_ABOUT THIS TASK:_
Your answer should consist of the lines holding "measurement", copied from the material below.

_DATA FOR THE TASK:_

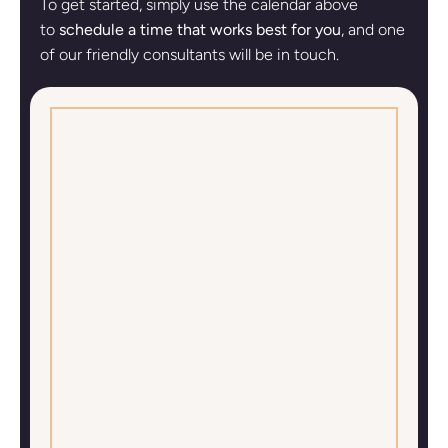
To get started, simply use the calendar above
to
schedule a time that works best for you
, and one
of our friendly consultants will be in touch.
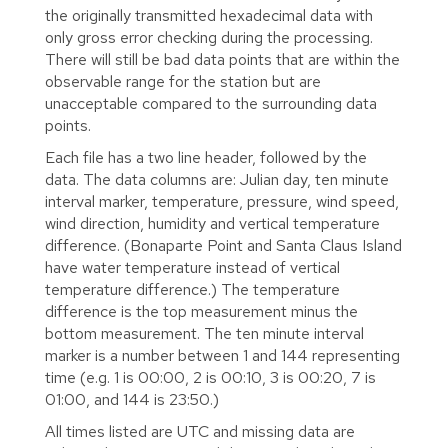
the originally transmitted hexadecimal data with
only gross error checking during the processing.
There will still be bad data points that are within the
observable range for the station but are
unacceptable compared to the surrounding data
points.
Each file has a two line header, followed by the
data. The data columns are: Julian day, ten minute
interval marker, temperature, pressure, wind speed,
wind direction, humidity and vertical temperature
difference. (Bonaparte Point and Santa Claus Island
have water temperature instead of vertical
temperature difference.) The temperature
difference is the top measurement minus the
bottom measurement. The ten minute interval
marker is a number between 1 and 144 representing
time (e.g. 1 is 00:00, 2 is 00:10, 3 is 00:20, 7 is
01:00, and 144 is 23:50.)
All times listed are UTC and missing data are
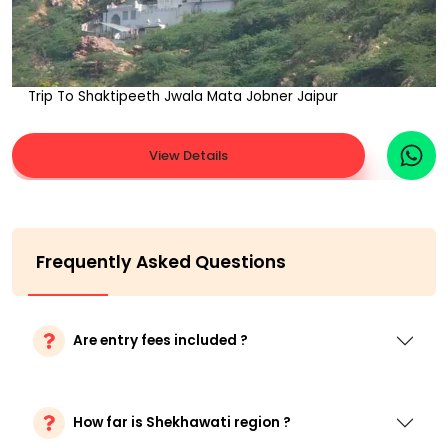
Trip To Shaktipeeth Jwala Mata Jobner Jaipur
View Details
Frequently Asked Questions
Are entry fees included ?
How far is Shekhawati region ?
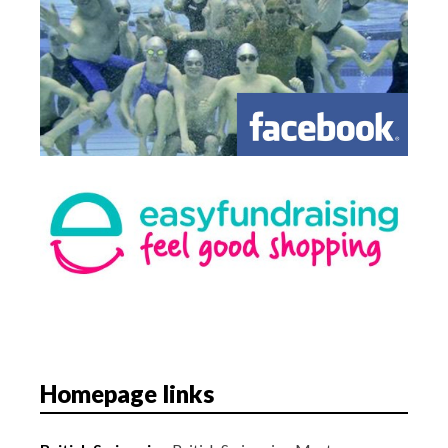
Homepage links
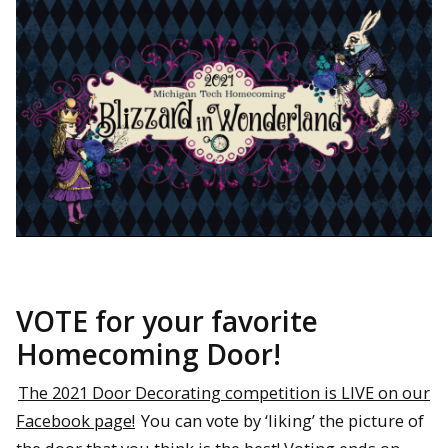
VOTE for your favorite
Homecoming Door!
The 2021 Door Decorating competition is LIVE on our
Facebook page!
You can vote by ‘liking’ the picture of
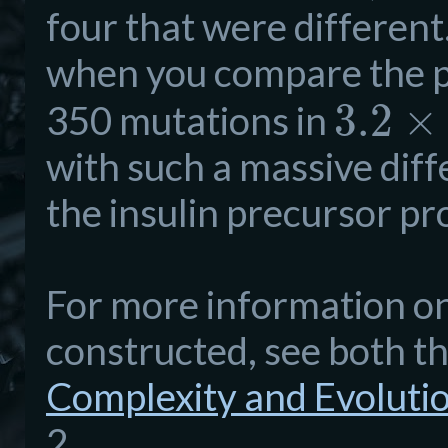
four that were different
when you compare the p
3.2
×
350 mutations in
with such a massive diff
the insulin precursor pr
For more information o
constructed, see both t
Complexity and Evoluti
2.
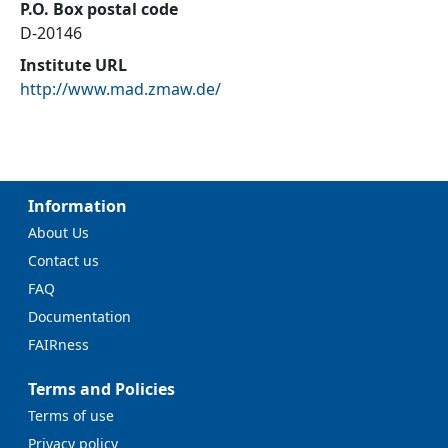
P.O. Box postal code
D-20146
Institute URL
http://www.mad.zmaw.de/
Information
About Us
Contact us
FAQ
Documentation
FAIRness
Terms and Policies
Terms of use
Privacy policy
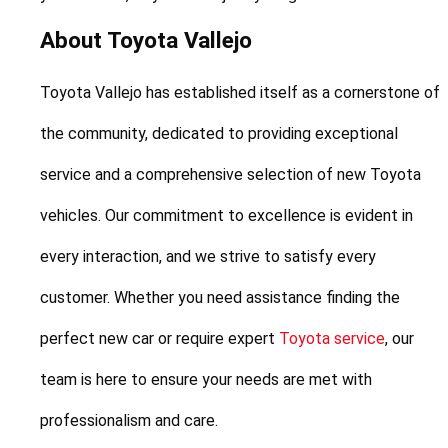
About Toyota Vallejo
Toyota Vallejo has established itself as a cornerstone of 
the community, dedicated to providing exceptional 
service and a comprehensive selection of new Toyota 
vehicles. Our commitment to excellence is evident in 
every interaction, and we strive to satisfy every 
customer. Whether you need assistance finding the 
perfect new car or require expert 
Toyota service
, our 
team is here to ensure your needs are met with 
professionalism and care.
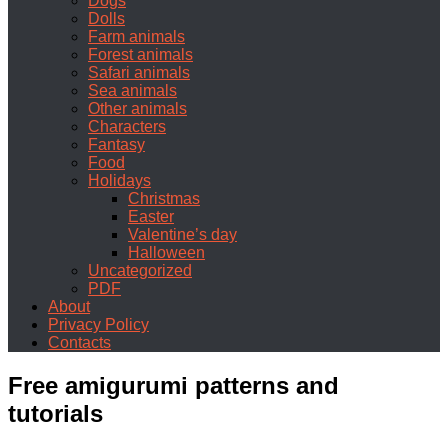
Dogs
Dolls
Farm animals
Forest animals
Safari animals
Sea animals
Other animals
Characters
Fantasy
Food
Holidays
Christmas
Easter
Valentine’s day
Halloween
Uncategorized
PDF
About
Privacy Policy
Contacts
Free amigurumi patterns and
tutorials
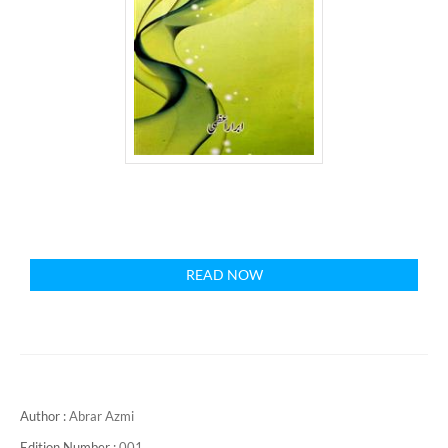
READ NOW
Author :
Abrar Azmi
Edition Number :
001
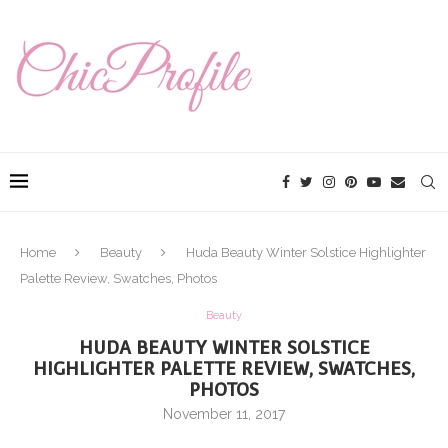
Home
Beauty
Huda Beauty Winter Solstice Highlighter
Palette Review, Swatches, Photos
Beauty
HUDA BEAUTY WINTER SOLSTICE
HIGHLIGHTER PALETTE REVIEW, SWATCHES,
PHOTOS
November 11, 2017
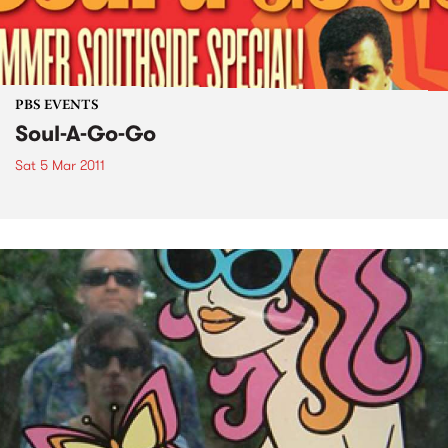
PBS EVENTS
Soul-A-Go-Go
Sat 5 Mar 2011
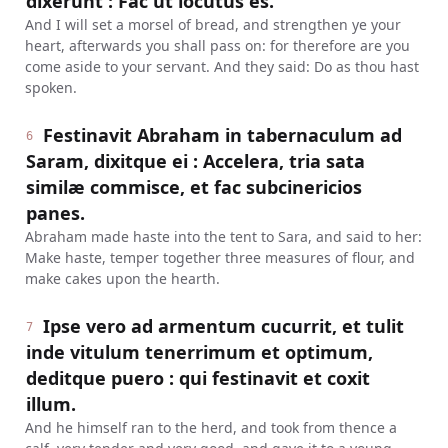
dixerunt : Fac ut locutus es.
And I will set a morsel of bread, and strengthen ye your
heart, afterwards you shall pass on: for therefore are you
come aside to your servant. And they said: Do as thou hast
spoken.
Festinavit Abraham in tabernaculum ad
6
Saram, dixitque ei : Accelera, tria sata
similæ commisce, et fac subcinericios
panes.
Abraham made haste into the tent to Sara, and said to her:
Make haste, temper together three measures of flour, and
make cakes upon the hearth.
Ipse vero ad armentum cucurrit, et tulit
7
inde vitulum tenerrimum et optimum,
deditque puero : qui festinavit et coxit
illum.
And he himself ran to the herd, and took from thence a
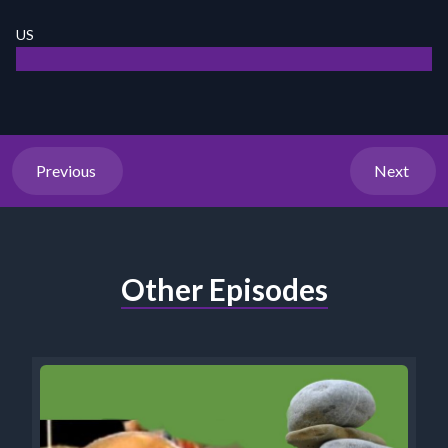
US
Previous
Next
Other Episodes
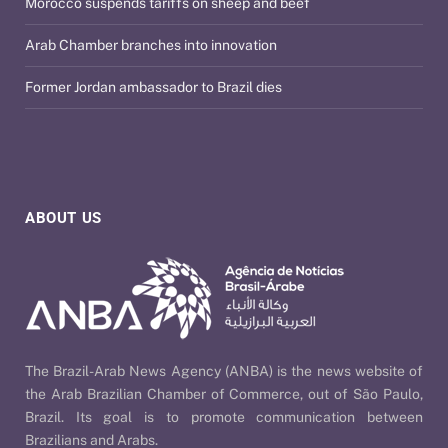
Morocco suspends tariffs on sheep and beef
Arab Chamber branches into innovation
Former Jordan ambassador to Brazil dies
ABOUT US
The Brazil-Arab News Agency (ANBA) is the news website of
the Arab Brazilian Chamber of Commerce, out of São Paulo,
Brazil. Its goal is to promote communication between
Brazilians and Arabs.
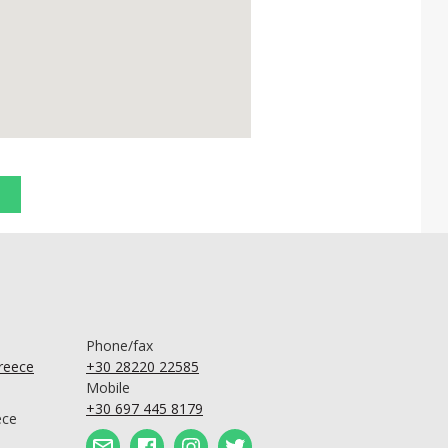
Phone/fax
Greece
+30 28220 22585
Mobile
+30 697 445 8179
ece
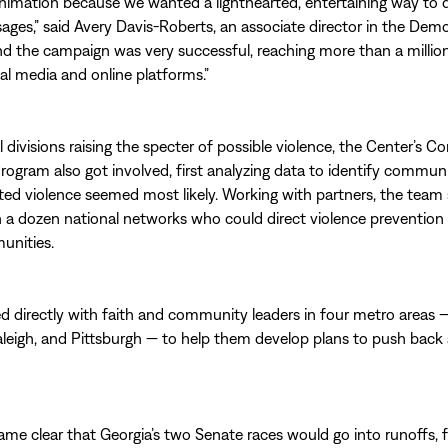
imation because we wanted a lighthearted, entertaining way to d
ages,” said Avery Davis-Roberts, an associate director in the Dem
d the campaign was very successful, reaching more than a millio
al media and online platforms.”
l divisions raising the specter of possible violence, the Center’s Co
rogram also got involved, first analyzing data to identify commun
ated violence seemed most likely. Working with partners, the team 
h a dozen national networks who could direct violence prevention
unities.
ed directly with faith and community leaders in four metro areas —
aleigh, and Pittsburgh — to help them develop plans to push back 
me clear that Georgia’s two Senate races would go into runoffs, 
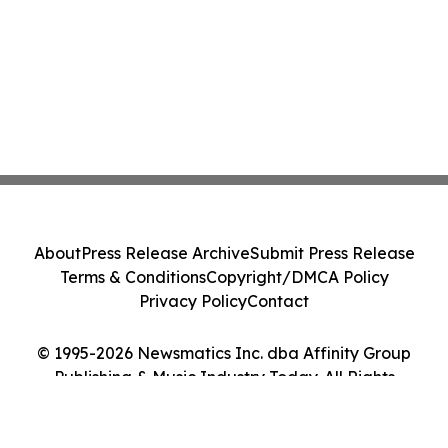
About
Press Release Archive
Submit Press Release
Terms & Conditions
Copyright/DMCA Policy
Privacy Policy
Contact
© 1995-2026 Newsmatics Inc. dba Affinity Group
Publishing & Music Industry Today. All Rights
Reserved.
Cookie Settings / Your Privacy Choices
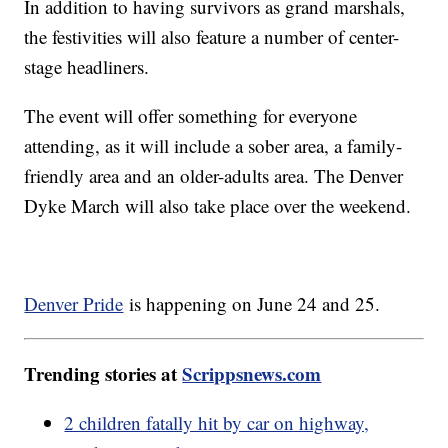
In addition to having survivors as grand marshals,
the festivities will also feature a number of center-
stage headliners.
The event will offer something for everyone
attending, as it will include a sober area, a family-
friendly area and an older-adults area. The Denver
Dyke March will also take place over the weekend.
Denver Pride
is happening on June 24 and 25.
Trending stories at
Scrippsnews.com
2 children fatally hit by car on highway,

_TASK RESULT:_
difference is the top measurement minus the
bottom measurement. The ten minute interval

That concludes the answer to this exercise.